While Osterkamp and his family were cleaning up the snow, they counted 195 cows lost in the storm.
"It was terrible," Osterkamp said. "Since the wind was blowing from the northeast, the pen of cattle on the east side of the barn was hit the hardest with death loss while the heifers in the pen furthest west had the lightest death loss. It was all dependent on how the dairies were set up."
But Osterkamp said the loss would have been far worse without the help from his neighbors.
"They came over with their equipment and helped us clean up," he said. "They sped clean up by days for us, and I think that saved a lot of cows. I can't speak highly enough of their kindness."
With many other dairy farmers in the same boat, Turley said one of the biggest challenges has been removing the carcasses.

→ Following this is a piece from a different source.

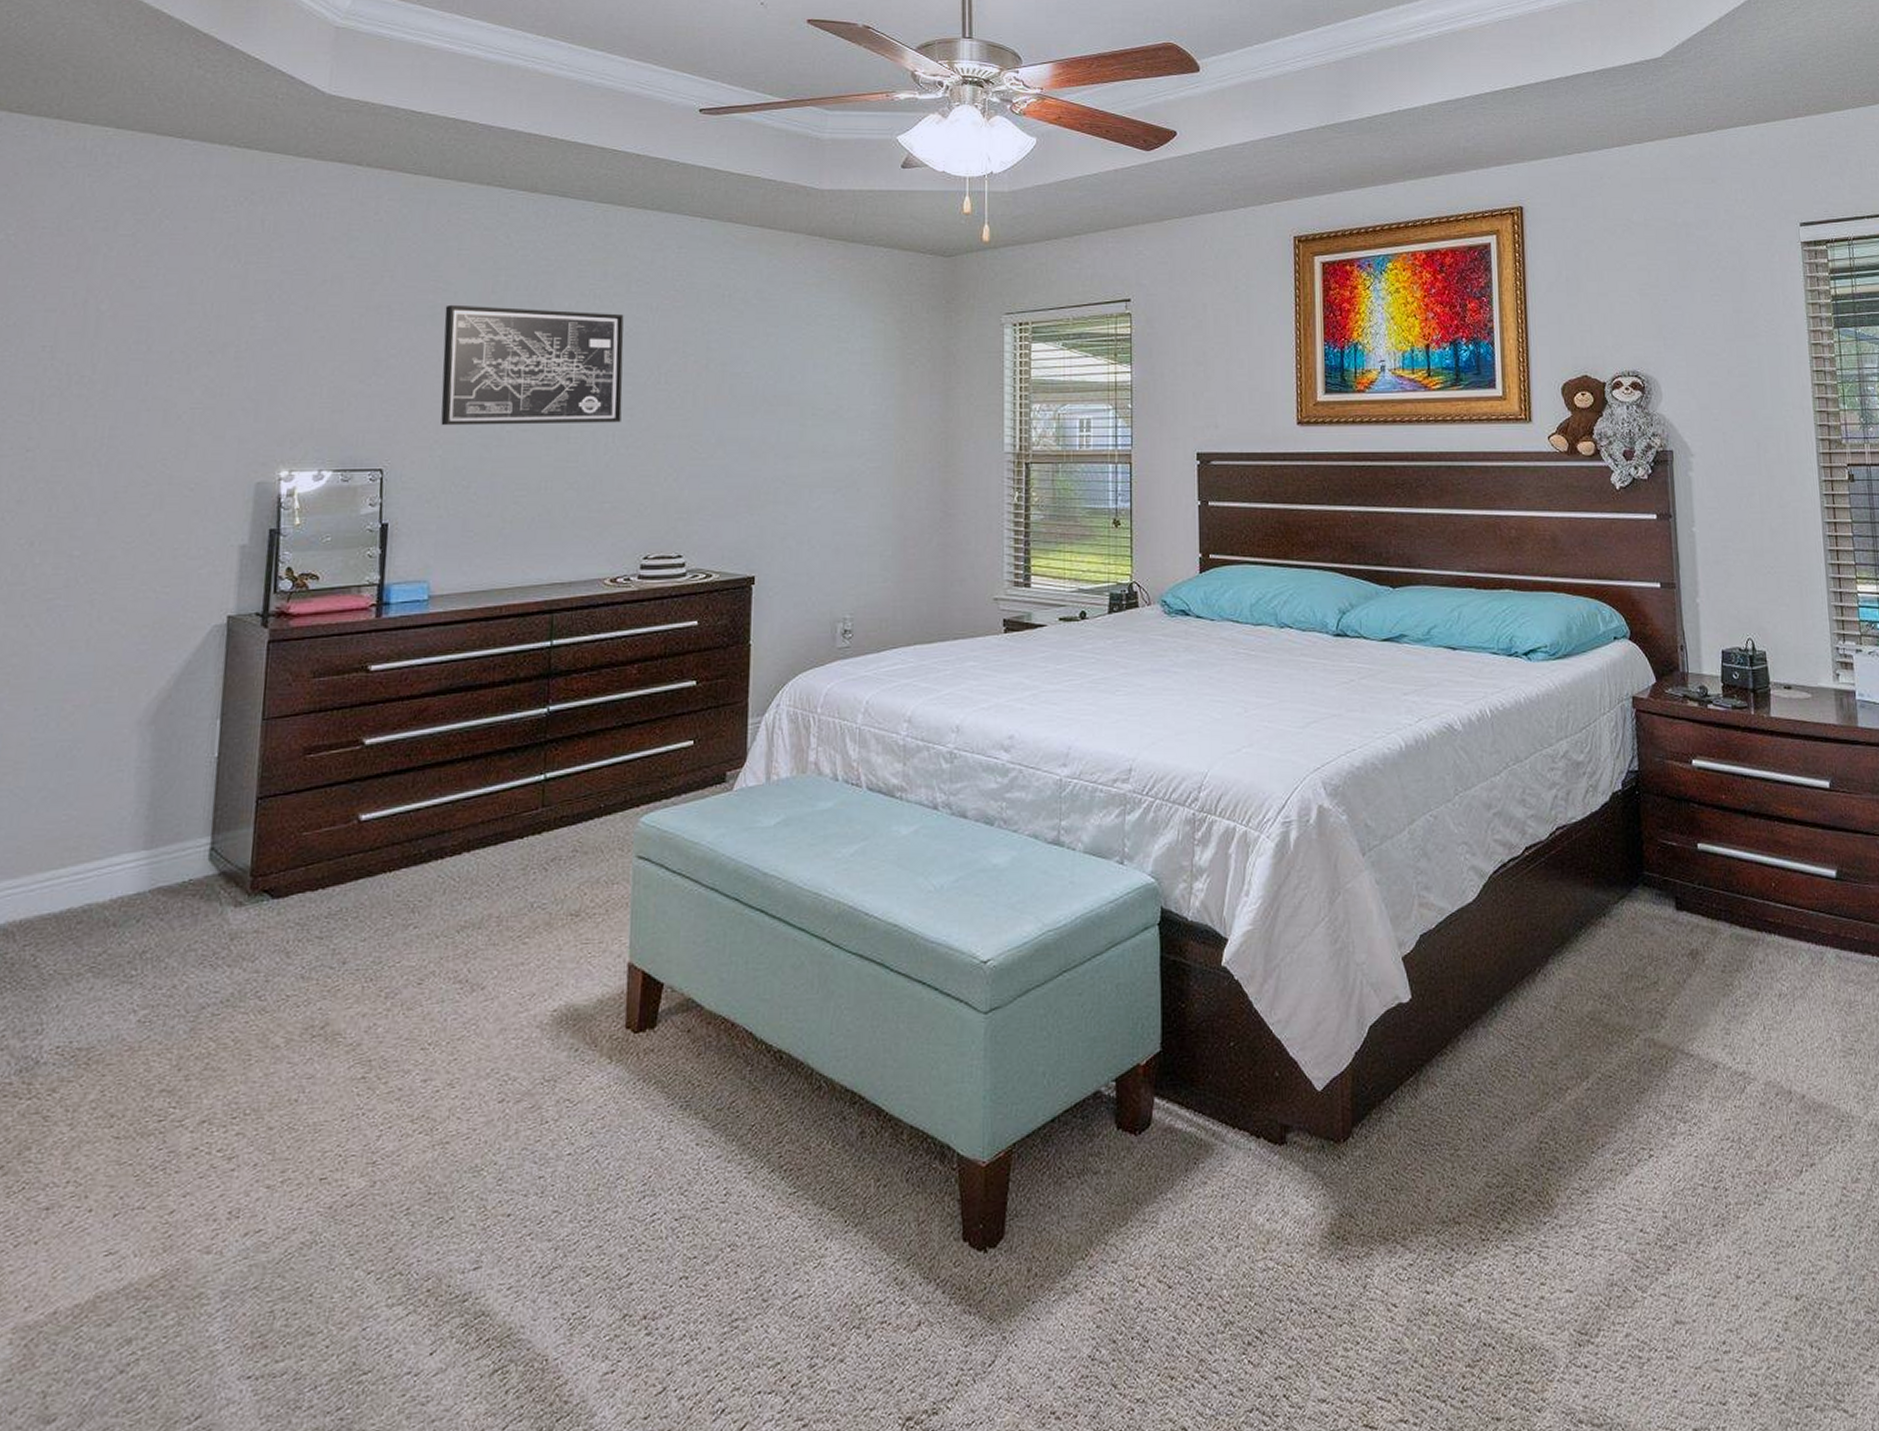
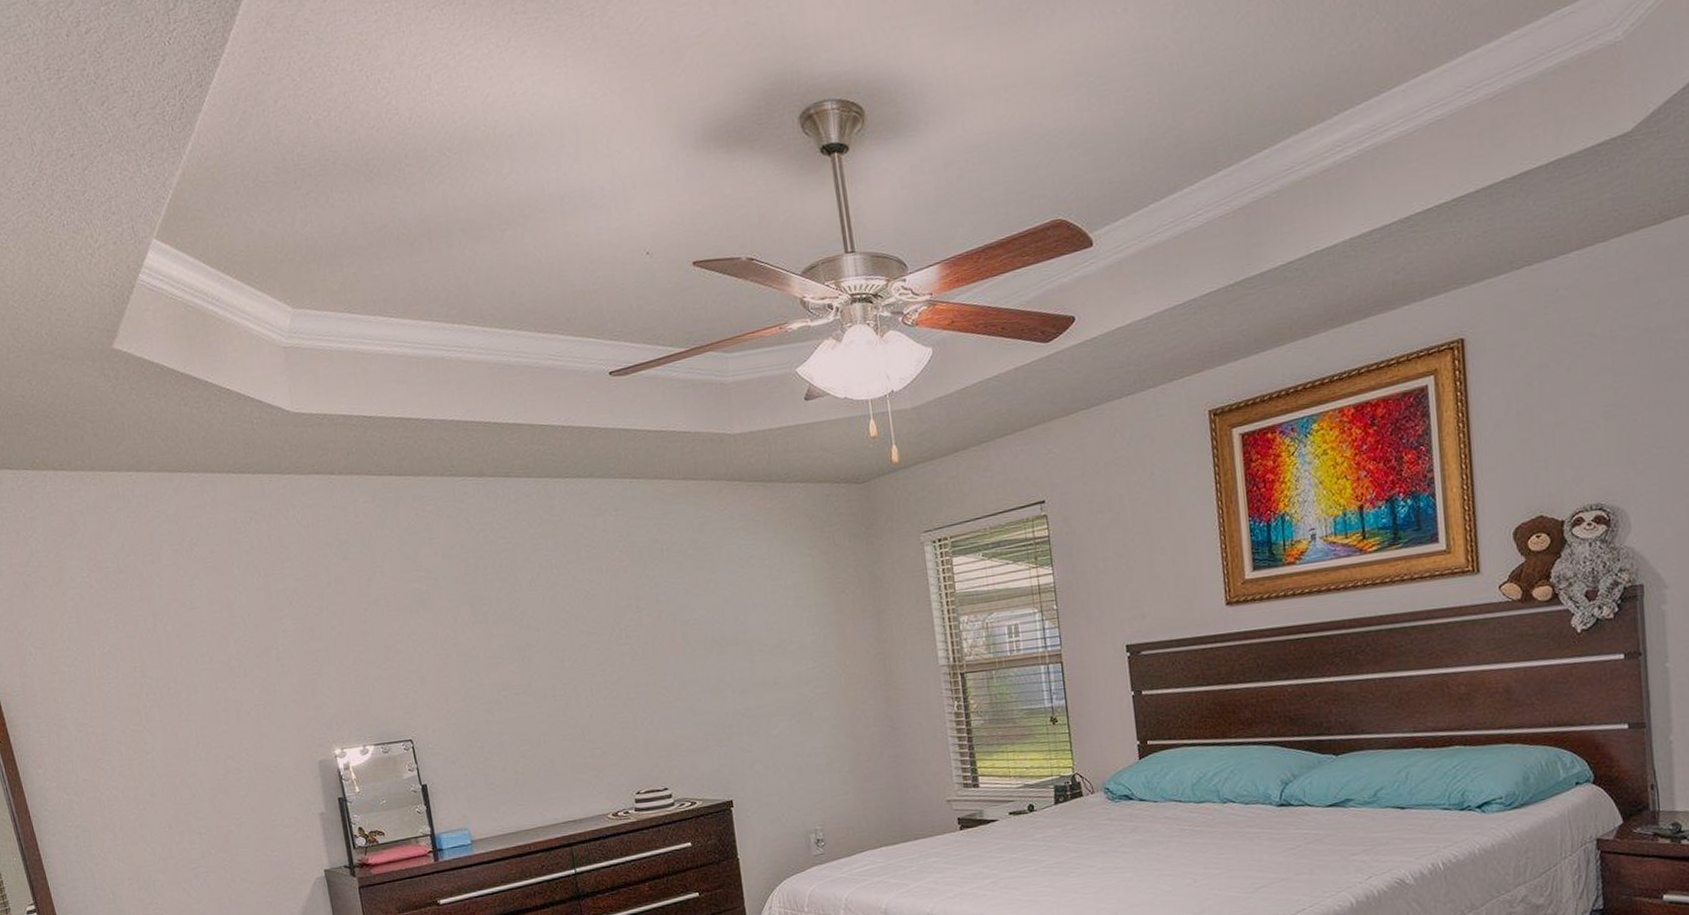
wall art: present [441,304,624,426] -> none [430,579,595,697]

"It's a big area with high cow loss," Turley said. "The rendering services have hit their max."
Turley said farmers have buried the carcasses in the snow until the rendering trucks can get there. He's also worked with the Texas Commission of Environmental Quality to come up with other solutions.
"We've had circumstances where they've allowed mass burials, and we are working with them on composting options, too," Turley said. "We've also worked out agreements with the landfills to accept carcasses there."
The rendering service has already gathered the carcasses from Osterkamp's farm.
"We're fortunate we called early," Osterkamp said.
Turley said farmers will also see financial struggles following the storm.
"We're looking for financial aid programs available for the farmers," Turley said. "But they're limited. This was a true test of the farmers' insurance. Right now, it isn't helping with costs. That leaves the FSA program aid and that's limited."
With the high loss of cattle, Turley said there's potential for farmers to build barns after the storm.
"Living through the storm with the loss of cattle could spark the interest," he said.
Despite the challenges, Osterkamp is optimistic for the farmers in the area.
"It was sad and just recently hit home for us, but the resilience in the farmers has been astounding," he said. "We suffered, but the we plan to come back and do it better. It didn't scare us off. We're in it for the long haul."
Looking ahead, this storm will stick with Osterkamp for years to come.
"It's a story we will tell the grandkids about," he said. "It will be a storm people will talk about for the next several generations."